Why Didn’t Saturn Eat Titan, Its Biggest Moon?

New simulations explain how the ringed planet ended up with one giant moon that domineers its tinier siblings. In classical mythology, the titan Cronus, who was reinterpreted by the Romans as Saturn, devoured his newborn children to prevent a prophesied coup. (He did not succeed, and Zeus became the king of the gods. ) In planetary science, a similar scenario emerges when scientists recreate the evolution of large planets like Saturn, which has a satellite system dominated by one massive moon, Titan.

Typically those simulated planets either eat their orbital retinue, or multiple sizable moons survive into adulthood, like the four Galilean moons of Jupiter. How, then, did Saturn end up with massive Titan and a multitude of tinier moons? Using a set of simulations detailed Monday in the journal Astronomy and Astrophysics, a team of planetary scientists identified an explanation for how a moon like Titan could have avoided straying too close to its murderous parent. “Titan is one of the largest moons in our solar system,” said Yuri Fujii of Nagoya University and lead author of the new study.
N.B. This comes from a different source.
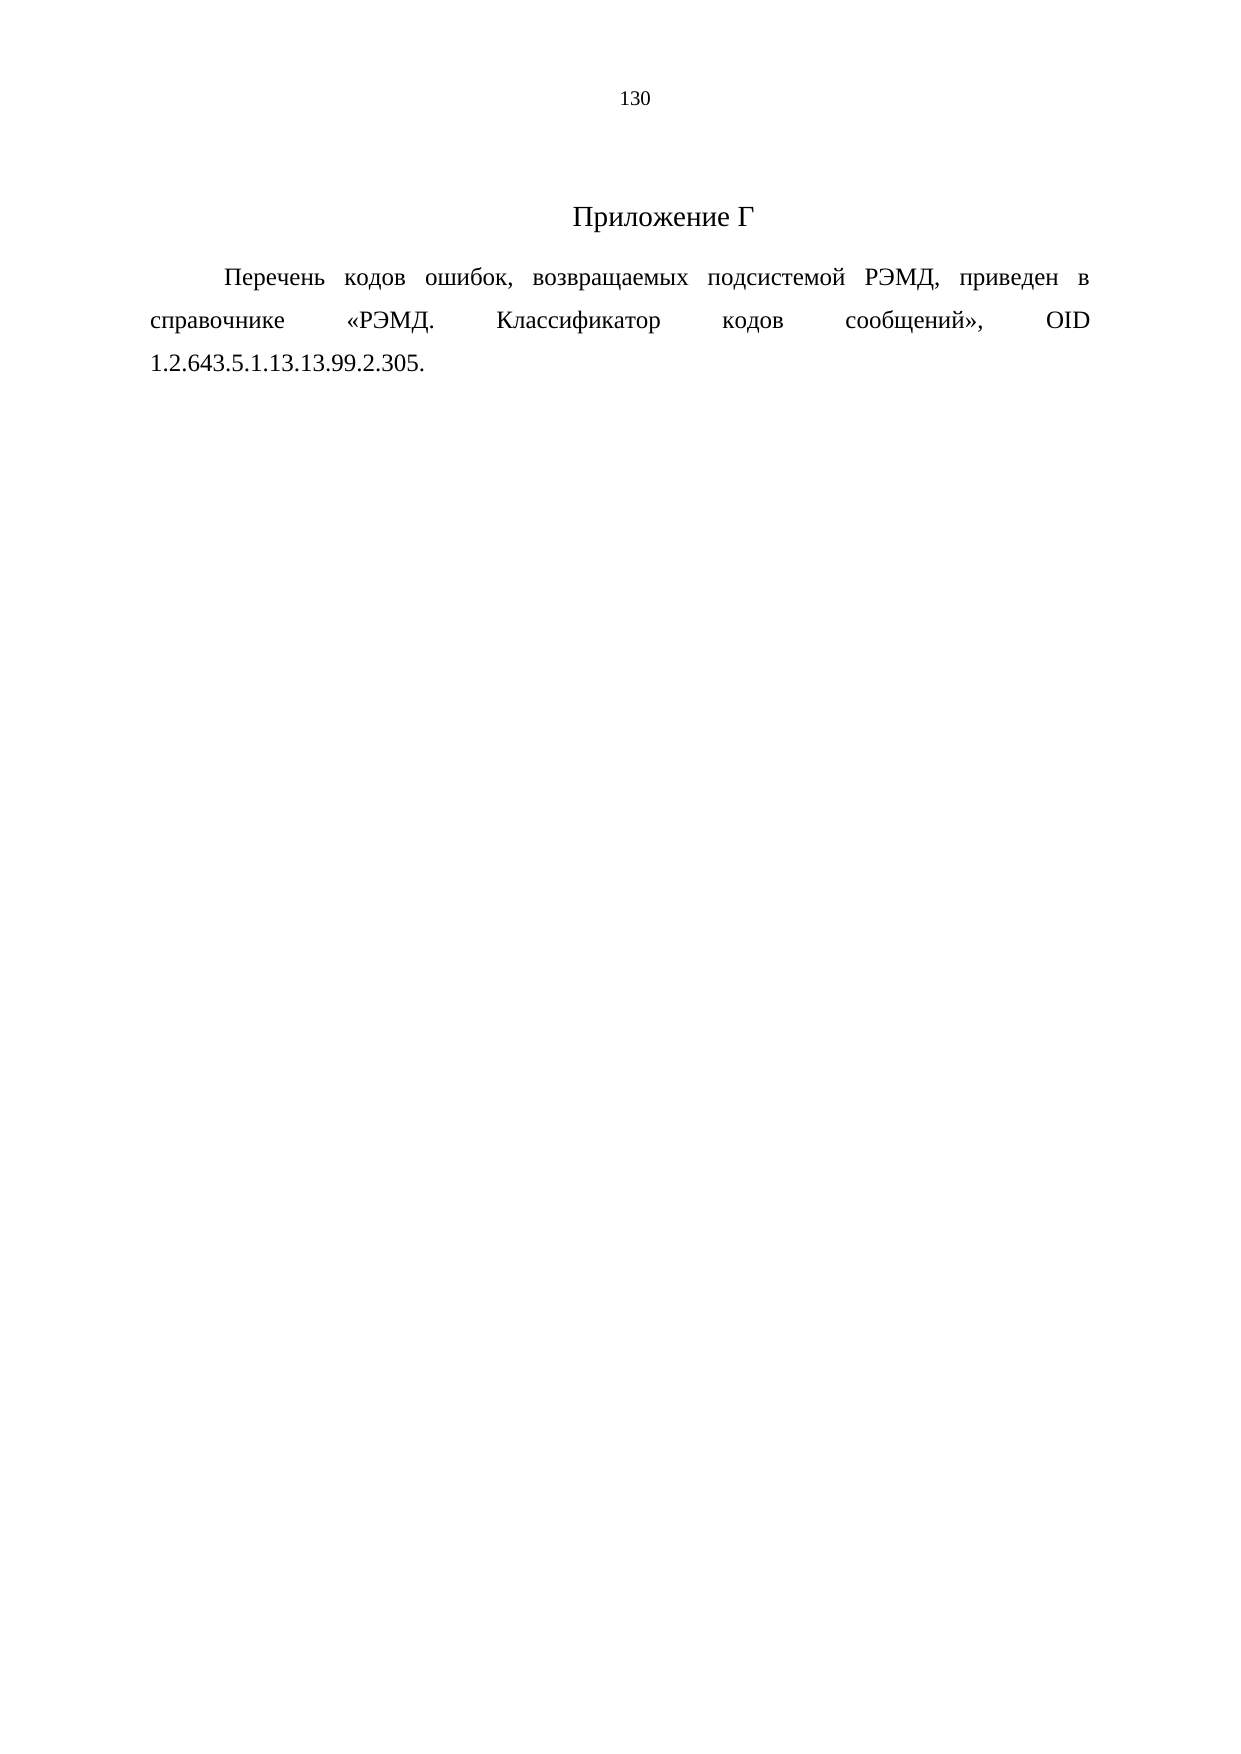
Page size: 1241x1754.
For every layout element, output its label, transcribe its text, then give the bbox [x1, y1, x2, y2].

text Перечень кодов ошибок, возвращаемых подсистемой РЭМД, приведен в справочнике «РЭМД. Классификатор кодов сообщений», OID 1.2.643.5.1.13.13.99.2.305. [150, 262, 1090, 377]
“I would like to reveal its origin. ” Large planets, in their infancy, are swaddled by a swirling disk of gas and dust. Usually, most of their moons, if there are any, form in tandem with the planet from that disk. Some may be small and icy, while others might end up like Titan, the second-largest moon in our solar system.

Bigger than the planet Mercury, Titan is a hulking mass with liquid hydrocarbon seas and a thick froth of nitrogen atmosphere. But when scientists try to simulate how these moons grew and evolved, they end up with satellite systems that don’t replicate reality. Dr.

“Fujii said that these simulations oversimplify how moons move and how those gassy, circumplanetary disks behave.”

She and a colleague attempted a more detailed simulation of moon formation for a planet at Saturn’s distance from the sun. Instead of considering a large world surrounded by a simplified, gassy disk, she modeled an environment with more intricate, fine-scaled temperatures and densities. Then, she tweaked the amount of turbulence in the gas itself. They then simulated more than 100,000 years of moon evolution, adding in the gravitational jostling caused by migrating satellites and accounting for the disk’s dissipation over time.